Many functions also take a `visualise` argument, which determines whether the metrics are returned or whether the predictions are visualized. 

For evaluating the metrics, each function expects a task-specific JSON file containing ground truth, defined in the `scripts/metadata` directory. The evaluation scripts calculate the metrics and return them as a dictionary.

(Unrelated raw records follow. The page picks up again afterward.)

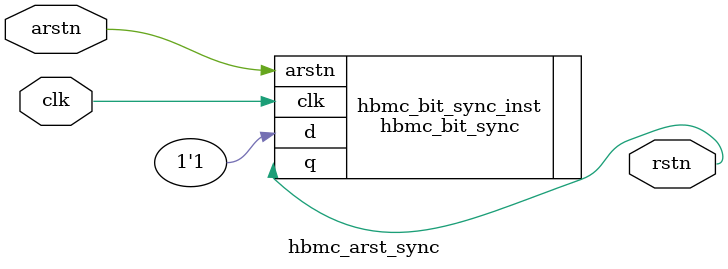
<source format=v>
/* 
 * ----------------------------------------------------------------------------
 *  Project:  OpenHBMC
 *  Filename: hbmc_arst_sync.v
 *  Purpose:  Reset synchronizer with asynchronous reset assertion
 *            and clock synchronous deassertion.
 * ----------------------------------------------------------------------------
 *  Copyright © 2020-2021, Vaagn Oganesyan <ovgn@protonmail.com>
 *  
 *  Licensed under the Apache License, Version 2.0 (the "License");
 *  you may not use this file except in compliance with the License.
 *  You may obtain a copy of the License at
 *  
 *      http://www.apache.org/licenses/LICENSE-2.0
 *  
 *  Unless required by applicable law or agreed to in writing, software
 *  distributed under the License is distributed on an "AS IS" BASIS,
 *  WITHOUT WARRANTIES OR CONDITIONS OF ANY KIND, either express or implied.
 *  See the License for the specific language governing permissions and
 *  limitations under the License.
 * ----------------------------------------------------------------------------
 */


`default_nettype none
`timescale 1ps / 1ps


module hbmc_arst_sync #
(
    parameter integer C_SYNC_STAGES = 3
)
(
    input   wire    clk,
    input   wire    arstn,
    output  wire    rstn
);
    
    hbmc_bit_sync #
    (
        .C_SYNC_STAGES  ( C_SYNC_STAGES ),
        .C_RESET_STATE  ( 1'b0          )
    )
    hbmc_bit_sync_inst
    (
        .arstn  ( arstn ),
        .clk    ( clk   ),
        .d      ( 1'b1  ),
        .q      ( rstn  )
    );
    
endmodule

/*----------------------------------------------------------------------------------------------------------------------------*/

`default_nettype wire

</source>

- For classification, the JSON file maps each file name to the class label index.
- For object detection, the format is the same as COCO annotations.
- For segmentation, the file maps each file name to the ground truth segmentation mask (file path).
- For grouping, the file maps each file name to a dictionary similar to the dictionary returned by the grouping task function. This dictionary maps the instance indices to a dictionary containing the instance mask (under key 'gt').
- For depth, the file maps each file name to the ground truth depth map (file path).
- For normals, the file maps each file name to the ground truth surface normals (file path).

#### Scripts
We also provide the script used for inference and evaluation (`scripts/infer.py`). We include some example images in the `assets/` directory and the relevant ground truth JSON files in the `scripts/metadata/` so that users can test the inference scripts. The script can be run for various tasks as follows:

1. For classification:
```bash
python scripts/infer.py --model gpt-4o-2024-08-06 --api_key <your-api-key> --task classify --eval_type eval_classify --batch_size 1 --n_threads 1 --data_files scripts/data/files/classify.txt --ground_truth scripts/metadata/classify.json --log_name test_classify
```

2. For object detection:
```bash
python scripts/infer.py --model gpt-4o-2024-08-06 --api_key <your-api-key> --task detect --eval_type eval_detect --n_threads 2 --data_files scripts/data/files/object.txt --ground_truth scripts/metadata/object.json --log_name test_detect
```

3. For segmentation:
```bash
python scripts/infer.py --model gpt-4o-2024-08-06 --api_key <your-api-key> --task segment --eval_type eval_segment --n_threads 2 --data_files scripts/data/files/segment.txt --ground_truth scripts/metadata/segment.json --log_name test_segment
```

4. For grouping:
```bash
python scripts/infer.py --model gpt-4o-2024-08-06 --api_key <your-api-key> --task group --eval_type eval_group --n_threads 2 --data_files scripts/data/files/grouping.txt --ground_truth scripts/metadata/grouping.json --log_name test_group
```

5. For depth:
```bash
python scripts/infer.py --model gpt-4o-2024-08-06 --api_key <your-api-key> --task depth --eval_type eval_depth --n_threads 2 --data_files scripts/data/files/depth.txt --ground_truth scripts/metadata/depth.json --log_name test_depth
```

6. For normals:
```bash
python scripts/infer.py --model gpt-4o-2024-08-06 --api_key <your-api-key> --task normals --eval_type eval_normals --n_threads 2 --data_files scripts/data/files/normals.txt --ground_truth scripts/metadata/normals.json --log_name test_normals
```

The respective log files will be saved in the `scripts/data/logs/outputs` directory. The log files will contain the tokens used, model predictions, evaluation metrics. To visualize the predictions, a procedure similar to the one demonstrated in the notebook can be followed, as the `eval` method can take the path to the log file as an argument. A backup of the log files is also saved in the `scripts/data/logs/backups` directory.